An image of Paul popped into his head. In his imagination, Paul would likely be sitting at home, killing time playing video games and eating cookies.
“Makes a better door than a window,” a voice spoke from behind Davey.
He turned to see the kind eyes of a woman who looked somewhat like his grandmother. Davey smiled back at her.
“I was just…” he began.
“Never mind,” she prodded, “just open the door for a lady. You know that much, don’t you?”
A cold edge wore through the edges of her command. Davey reacted instantly. After holding the door open for her, he felt helpless; he had to follow her in. Before continuing down the hall, she pointed Davey to a table at the far end of the air-conditioned lobby.
“First day?” asked the girl at the table.
“Yes,” said Davey.
“Name?”
With her questions answered, Davey was given a slip of paper and pointed down the hall where he would take a left, and find his room on the right.
Worse than school, he thought as he listened to his shoes squeak on the polished-tile.
He found his room and slung his bag over his shoulder so he could turn the big knob with both hands. On the other side of the door, the long room was nearly empty. A few feet away a woman sat with her feet atop a desk and a book propped open on her thighs.
“Name?” she asked.
Instead of replying, Davey strode forward and handed her the paper from the lobby-girl.
“You’re not supposed to bring your bag in here,” she said. “Didn’t you get a locker?”
“Locker?” he asked.
“Tomorrow,” she said slowly, “get a locker from Melissa.”
“Okay,” said Davey, reaching over and scratching his arm.
“Just put your bag there for today,” she pointed to the corner near the door.
“It’s just my baseball clothes,” he said.
She continued to hold her arm out, aimed at the corner, until he dropped his bag there and returned.
“Everyone’s out in the courtyard until one,” she said. “Then Mr. Nguyen comes back for afternoon stuff.”
Davey stood nervously, awaiting clearer instructions, but the reclining woman had already returned to her book.
“Do you have to go to the bathroom?” she asked.
“No,” said Davey.
“Then you can go to the courtyard.” She nodded towards the back of the room.
Davey finally saw what she meant—near the far corner of the long room, a set of double-doors blended into the windowed wall. He crossed the big, empty room and pushed the bar to let himself out. Compared to the air-conditioning of the building, the heat was instantly oppressive. Davey squinted as he descended the few stairs to the dry, dirt yard.
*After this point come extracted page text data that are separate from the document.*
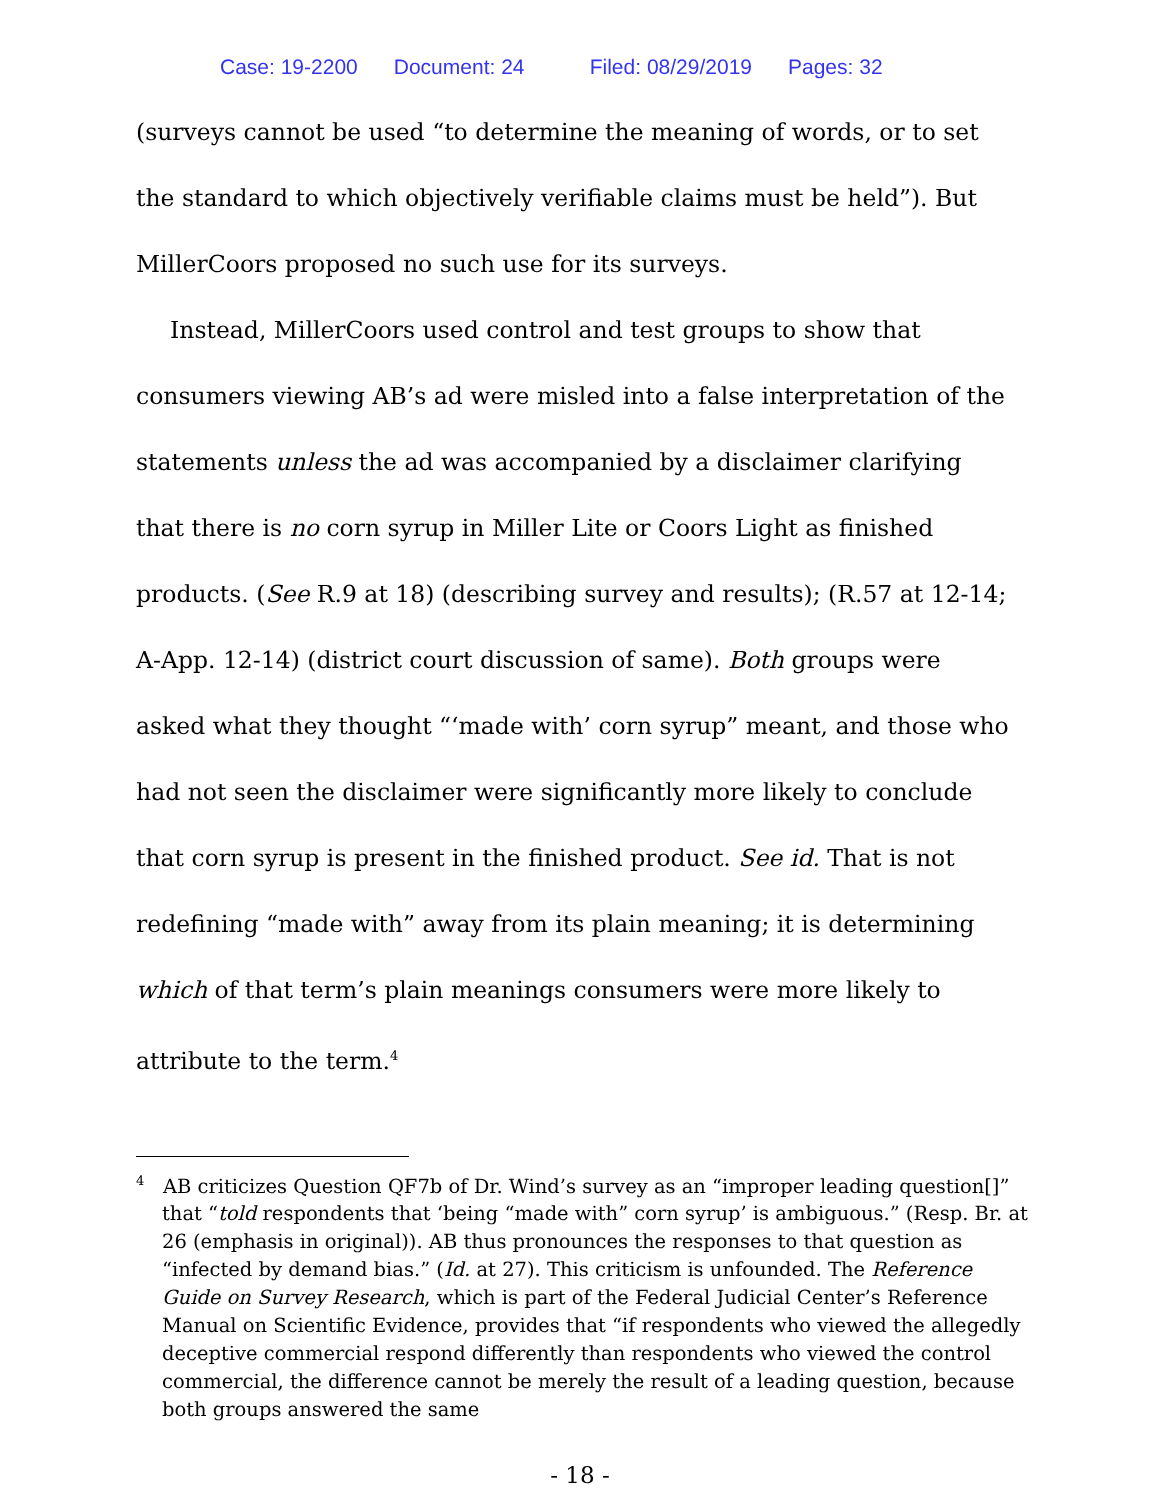Case: 19-2200 Document: 24 Filed: 08/29/2019 Pages: 32
(surveys cannot be used “to determine the meaning of words, or to set the standard to which objectively verifiable claims must be held”). But MillerCoors proposed no such use for its surveys.
Instead, MillerCoors used control and test groups to show that consumers viewing AB’s ad were misled into a false interpretation of the statements unless the ad was accompanied by a disclaimer clarifying that there is no corn syrup in Miller Lite or Coors Light as finished products. (See R.9 at 18) (describing survey and results); (R.57 at 12-14; A-App. 12-14) (district court discussion of same). Both groups were asked what they thought “‘made with’ corn syrup” meant, and those who had not seen the disclaimer were significantly more likely to conclude that corn syrup is present in the finished product. See id. That is not redefining “made with” away from its plain meaning; it is determining which of that term’s plain meanings consumers were more likely to attribute to the term.<sup>4</sup>
<sup>4</sup> AB criticizes Question QF7b of Dr. Wind’s survey as an “improper leading question[]” that “told respondents that ‘being “made with” corn syrup’ is ambiguous.” (Resp. Br. at 26 (emphasis in original)). AB thus pronounces the responses to that question as “infected by demand bias.” (Id. at 27). This criticism is unfounded. The Reference Guide on Survey Research, which is part of the Federal Judicial Center’s Reference Manual on Scientific Evidence, provides that “if respondents who viewed the allegedly deceptive commercial respond differently than respondents who viewed the control commercial, the difference cannot be merely the result of a leading question, because both groups answered the same
- 18 -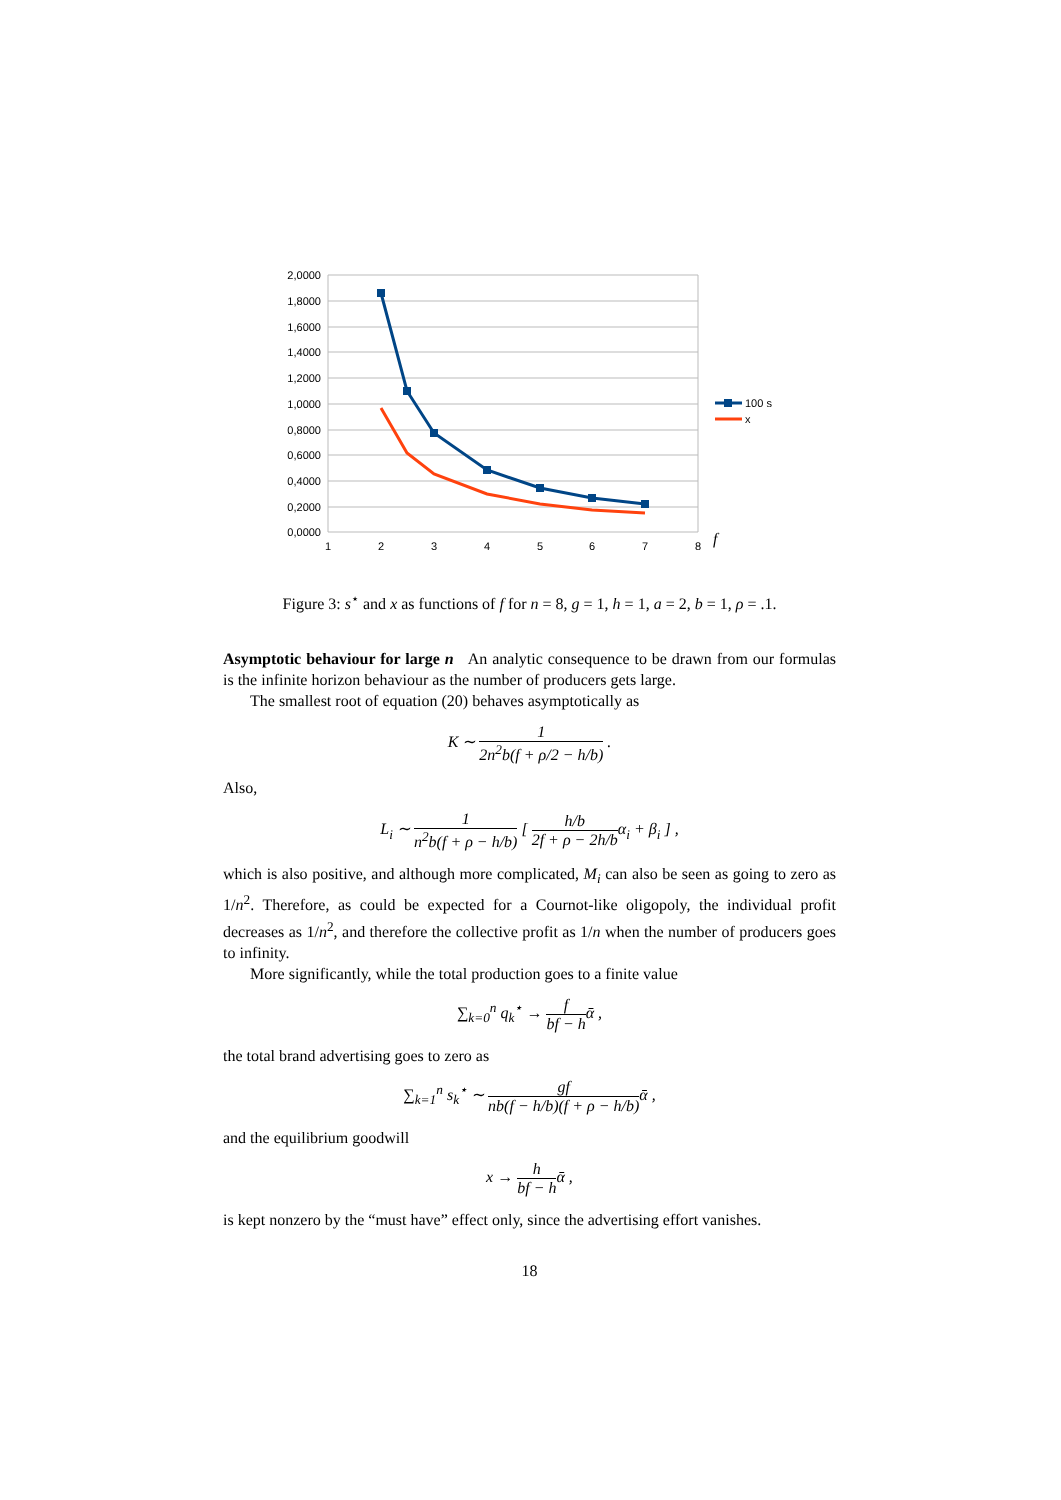2,0000
1,8000
1,6000
1,4000
1,2000
1,0000
0,8000
0,6000
0,4000
0,2000
0,0000
1
2
3
4
5
6
7
8
f
100 s
x
Figure 3: s<sup>⋆</sup> and x as functions of f for n = 8, g = 1, h = 1, a = 2, b = 1, ρ = .1.
Asymptotic behaviour for large n An analytic consequence to be drawn from our formulas is the infinite horizon behaviour as the number of producers gets large.
The smallest root of equation (20) behaves asymptotically as
K ∼ 1 2n<sup>2</sup>b(f + ρ/2 − h/b) .
Also,
L<sub>i</sub> ∼ 1 n<sup>2</sup>b(f + ρ − h/b) [ h/b 2f + ρ − 2h/bα<sub>i</sub> + β<sub>i</sub> ] ,
which is also positive, and although more complicated, M<sub>i</sub> can also be seen as going to zero as 1/n<sup>2</sup>. Therefore, as could be expected for a Cournot-like oligopoly, the individual profit decreases as 1/n<sup>2</sup>, and therefore the collective profit as 1/n when the number of producers goes to infinity.
More significantly, while the total production goes to a finite value
∑<sub>k=0</sub><sup>n</sup> q<sub>k</sub><sup>⋆</sup> → f bf − hᾱ ,
the total brand advertising goes to zero as
∑<sub>k=1</sub><sup>n</sup> s<sub>k</sub><sup>⋆</sup> ∼ gf nb(f − h/b)(f + ρ − h/b) ᾱ ,
and the equilibrium goodwill
x → h bf − hᾱ ,
is kept nonzero by the “must have” effect only, since the advertising effort vanishes.
18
Surrounded by the two-story Center, the courtyard felt like a mockery of outdoors. Davey had spent his morning doing drills in catcher’s camp—an activity that he had previously considered to be the antithesis of play activity—but compared to this place, it had been a lush paradise. Davey shaded his eyes with a hand just in time to spot a kickball hurtling towards his face.
He ducked, reacting without thinking. The ball grazed the top of his hair, and smacked hard into the glass that made the top half of the door.
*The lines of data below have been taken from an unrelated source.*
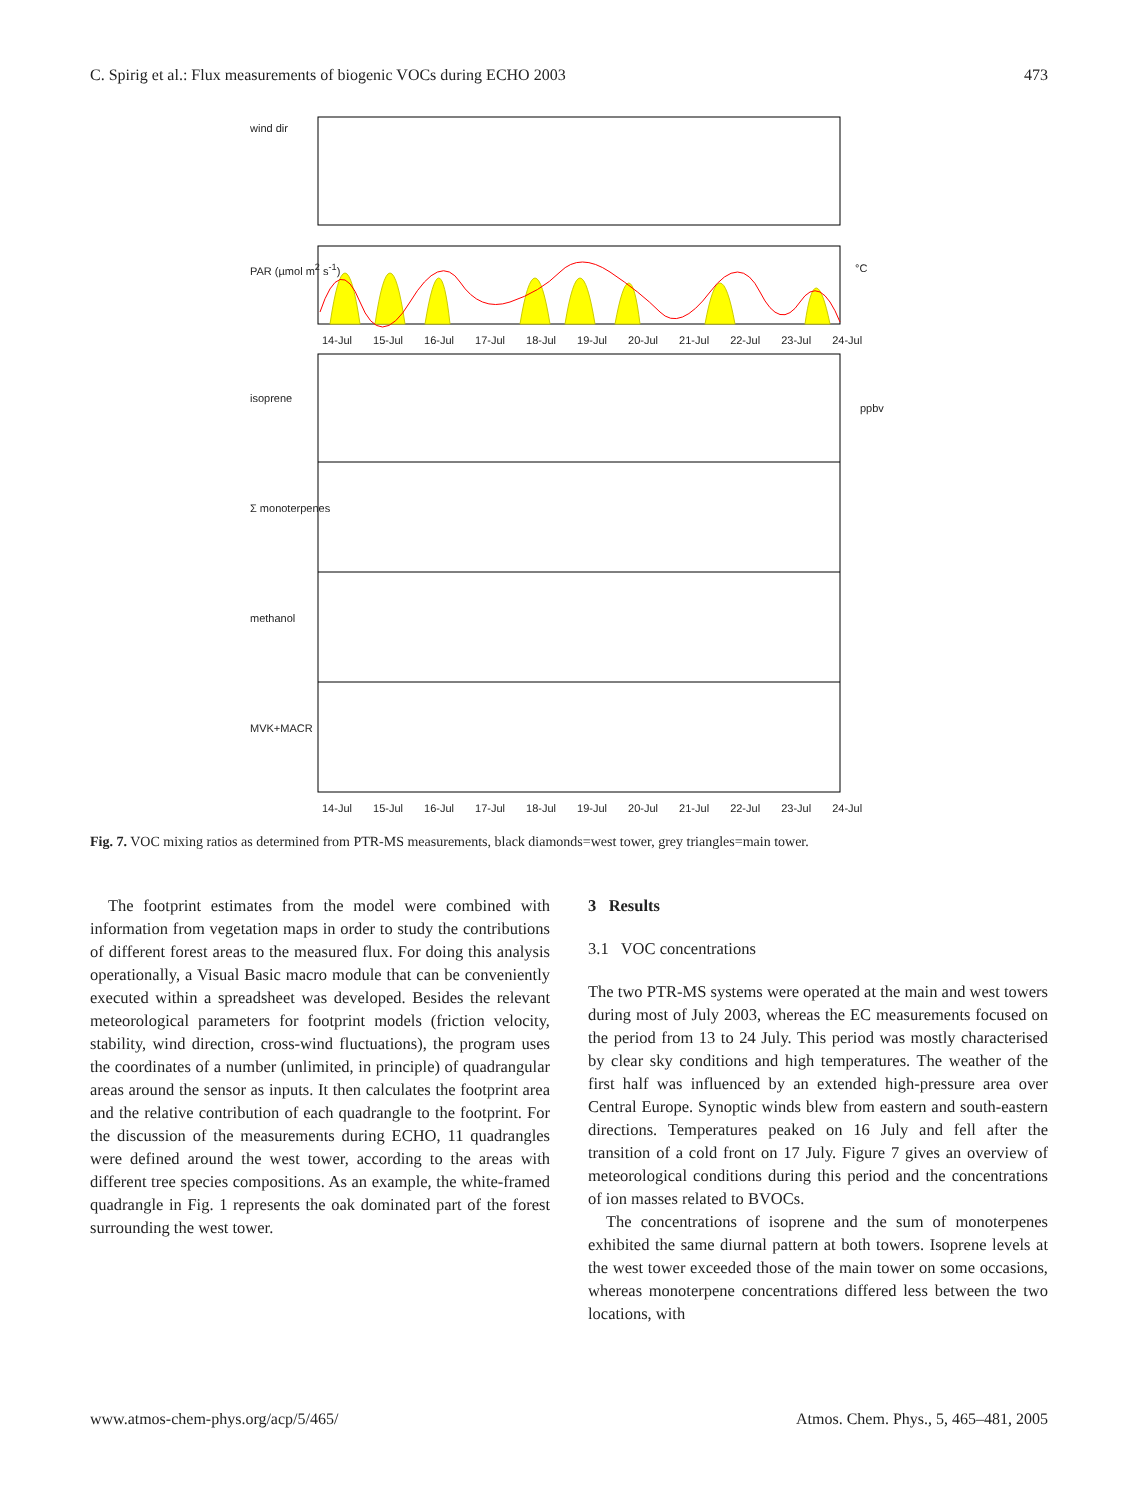C. Spirig et al.: Flux measurements of biogenic VOCs during ECHO 2003 473
wind dir
PAR (µmol m<sup>2</sup> s<sup>-1</sup>) °C
14-Jul 15-Jul 16-Jul 17-Jul 18-Jul 19-Jul 20-Jul 21-Jul 22-Jul 23-Jul 24-Jul
isoprene
Σ monoterpenes
methanol
MVK+MACR
ppbv
14-Jul 15-Jul 16-Jul 17-Jul 18-Jul 19-Jul 20-Jul 21-Jul 22-Jul 23-Jul 24-Jul
Fig. 7. VOC mixing ratios as determined from PTR-MS measurements, black diamonds=west tower, grey triangles=main tower.
The footprint estimates from the model were combined with information from vegetation maps in order to study the contributions of different forest areas to the measured flux. For doing this analysis operationally, a Visual Basic macro module that can be conveniently executed within a spreadsheet was developed. Besides the relevant meteorological parameters for footprint models (friction velocity, stability, wind direction, cross-wind fluctuations), the program uses the coordinates of a number (unlimited, in principle) of quadrangular areas around the sensor as inputs. It then calculates the footprint area and the relative contribution of each quadrangle to the footprint. For the discussion of the measurements during ECHO, 11 quadrangles were defined around the west tower, according to the areas with different tree species compositions. As an example, the white-framed quadrangle in Fig. 1 represents the oak dominated part of the forest surrounding the west tower.
3 Results
3.1 VOC concentrations
The two PTR-MS systems were operated at the main and west towers during most of July 2003, whereas the EC measurements focused on the period from 13 to 24 July. This period was mostly characterised by clear sky conditions and high temperatures. The weather of the first half was influenced by an extended high-pressure area over Central Europe. Synoptic winds blew from eastern and south-eastern directions. Temperatures peaked on 16 July and fell after the transition of a cold front on 17 July. Figure 7 gives an overview of meteorological conditions during this period and the concentrations of ion masses related to BVOCs.
The concentrations of isoprene and the sum of monoterpenes exhibited the same diurnal pattern at both towers. Isoprene levels at the west tower exceeded those of the main tower on some occasions, whereas monoterpene concentrations differed less between the two locations, with
www.atmos-chem-phys.org/acp/5/465/ Atmos. Chem. Phys., 5, 465–481, 2005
The woman from the desk appeared at the door almost instantly. She rapped her knuckles on the pane several times and then pointed while glaring. Davey followed her finger and saw an older boy with long blond hair sitting on the back of a bench. The blond boy ignored the woman and stared at Davey.
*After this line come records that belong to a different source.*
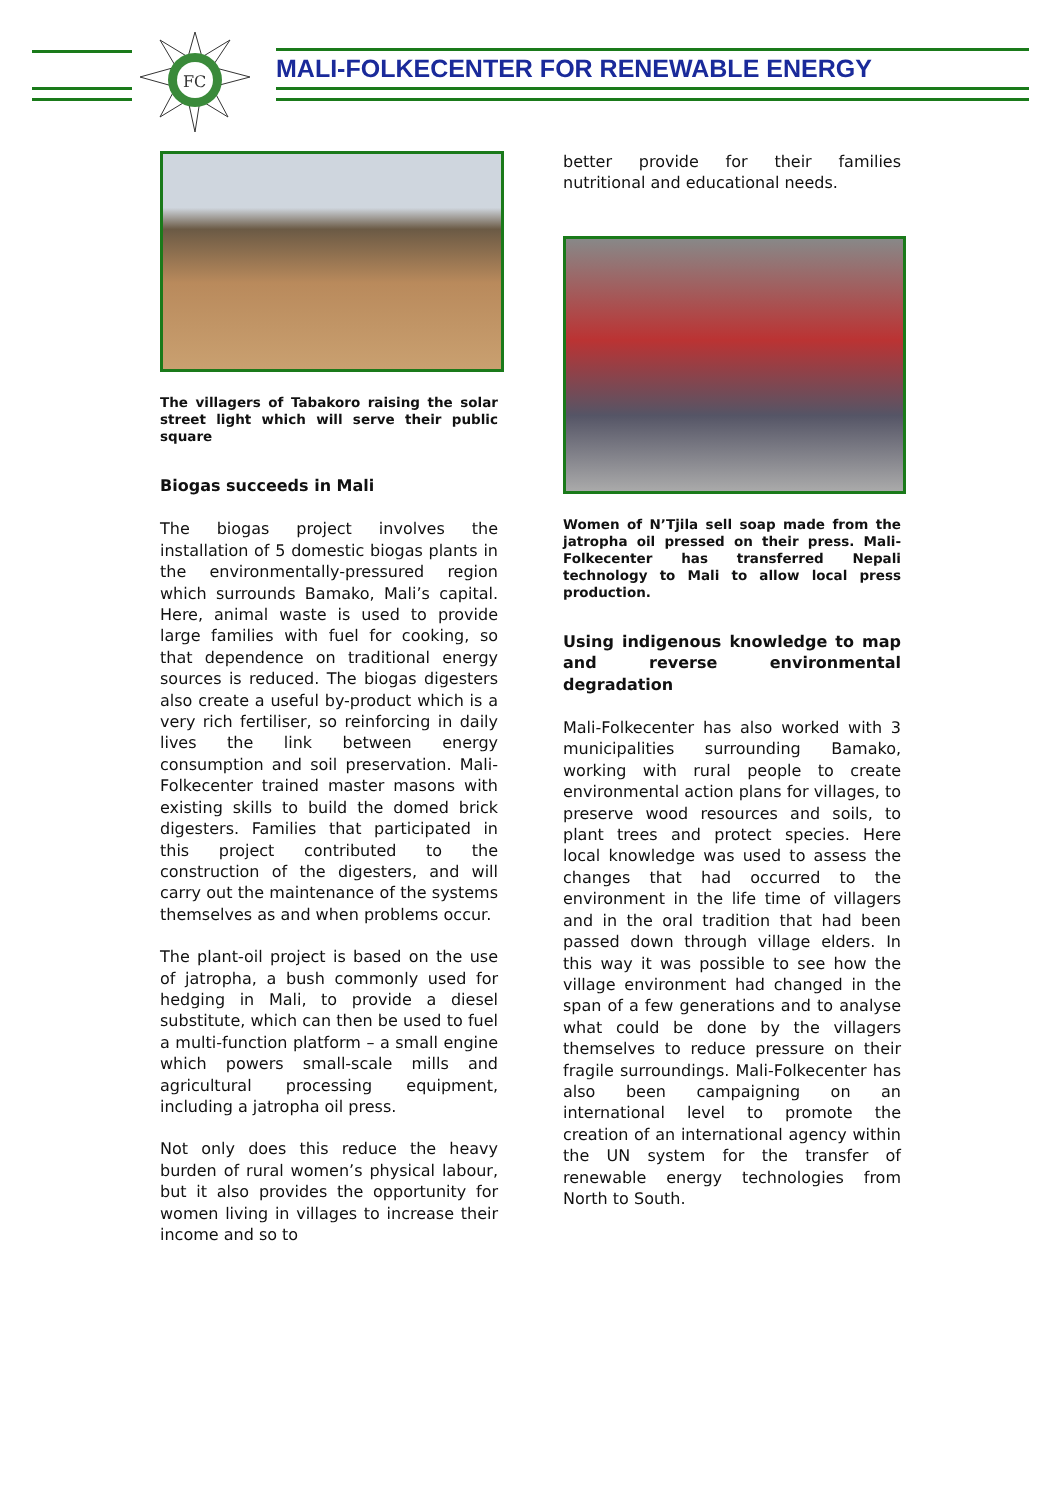FC
MALI-FOLKECENTER FOR RENEWABLE ENERGY
The villagers of Tabakoro raising the solar street light which will serve their public square
Biogas succeeds in Mali
The biogas project involves the installation of 5 domestic biogas plants in the environmentally-pressured region which surrounds Bamako, Mali’s capital. Here, animal waste is used to provide large families with fuel for cooking, so that dependence on traditional energy sources is reduced. The biogas digesters also create a useful by-product which is a very rich fertiliser, so reinforcing in daily lives the link between energy consumption and soil preservation. Mali-Folkecenter trained master masons with existing skills to build the domed brick digesters. Families that participated in this project contributed to the construction of the digesters, and will carry out the maintenance of the systems themselves as and when problems occur.
The plant-oil project is based on the use of jatropha, a bush commonly used for hedging in Mali, to provide a diesel substitute, which can then be used to fuel a multi-function platform – a small engine which powers small-scale mills and agricultural processing equipment, including a jatropha oil press.
Not only does this reduce the heavy burden of rural women’s physical labour, but it also provides the opportunity for women living in villages to increase their income and so to
better provide for their families nutritional and educational needs.
Women of N’Tjila sell soap made from the jatropha oil pressed on their press. Mali-Folkecenter has transferred Nepali technology to Mali to allow local press production.
Using indigenous knowledge to map and reverse environmental degradation
Mali-Folkecenter has also worked with 3 municipalities surrounding Bamako, working with rural people to create environmental action plans for villages, to preserve wood resources and soils, to plant trees and protect species. Here local knowledge was used to assess the changes that had occurred to the environment in the life time of villagers and in the oral tradition that had been passed down through village elders. In this way it was possible to see how the village environment had changed in the span of a few generations and to analyse what could be done by the villagers themselves to reduce pressure on their fragile surroundings. Mali-Folkecenter has also been campaigning on an international level to promote the creation of an international agency within the UN system for the transfer of renewable energy technologies from North to South.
Davey turned left and headed toward the other end of the courtyard, where some younger kids played in the shadow of the building. He shuffled towards them trying to see if he recognized any of their faces before he committed to joining their number. Nobody seemed familiar, and the biggest boy looked to be a full year younger than Davey. He sat near the outskirts of their group and listened to two boys playing with small action figures.